A suposta cura de “trabalhar através” da melancolia (um suplemento ao remédio herbal oferecido no frontispício de Burton) pode ser lida de outra forma, como um vislumbre da invasão do mundo do comércio. 
 Embora a ascensão do capital pertencesse aos holandeses no século XVII, deslocar-se-ia para oeste, para Londres, que se tornou, de acordo com a formulação de Giovanni Arrighi, o local do terceiro “ciclo sistémico de acumulação” no século XVIII.
O próprio Burton desejava que os ingleses fossem mais parecidos com os holandeses. Afirmava que os seus compatriotas eram um povo melancólico, vivendo “como tantas tartarugas nas nossas carapaças, defendidos com segurança por um mar furioso, como uma muralha por todos os lados”. 
Os ingleses como o povo tartaruga, um povo em meia concha (testudines testa sua inclusi). Totalmente mole e desprotegido por dentro, e duro como uma noz por fora, mas acima de tudo embrulhado e protegido pela sua parede de mar revolto. 
O outro problema, segundo Burton, era que os ingleses tinham tendência para a ociosidade, quando toda a gente sabia que a indústria era a chave da riqueza de uma nação. Se queriam estar no topo do mundo, tinham de olhar para os Países Baixos, onde “a indústria é a pedra de toque para atrair todas as coisas boas; é a única que faz florescer os países, povoar as cidades e tornar fértil e bom um solo estéril”.
A melancolia esteve intimamente associada à teoria do sentimento que se tornou uma caraterística fundamental do pensamento filosófico do século XVIII e do movimento abolicionista. 
(...)
Penso que esta palavra também oferece um contraste com a linguagem da nostalgia a que Wedgwood tem estado coloquialmente ligado. 
A nostalgia, que se tornou uma moeda cultural generalizada, outrora entendida como uma saudade fatal, foi recentemente estudada como “uma disposição emocional ao mesmo tempo historicamente determinada e que ultrapassou as suas próprias condições de possibilidade”. 
Embora a melancolia fosse examinada, tal como a nostalgia, como uma condição médica, era também, de acordo com a psicanálise freudiana, mais esquiva. 
Ao contrário da nostalgia, na melancolia não havia uma casa perdida para onde regressar, para parar a doença. Também não seguia uma linha de tempo clara ou uma progressão cronológica. 
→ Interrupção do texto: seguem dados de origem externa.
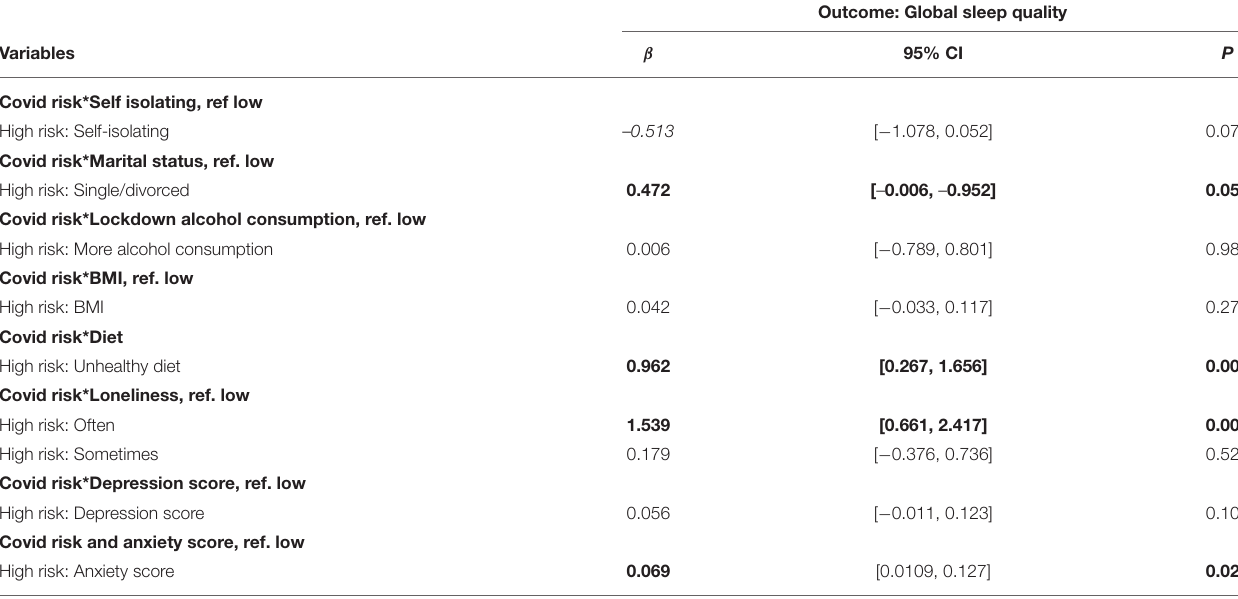
Outcome: Global sleep quality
Ao contrário do luto, muitas vezes personificado como uma mulher chorosa, não havia um início, meio ou fim claros, quando se podia parar de chorar pelo rei morto ou pelos parentes que partiram quando se percebia que nunca mais voltariam. 
E, no entanto, como Cheng argumentou, esta qualidade de «não-habitação» confere à melancolia o seu poder político, como um sentimento de perda profundamente perturbador que tem a capacidade de nos remodelar por dentro e por fora.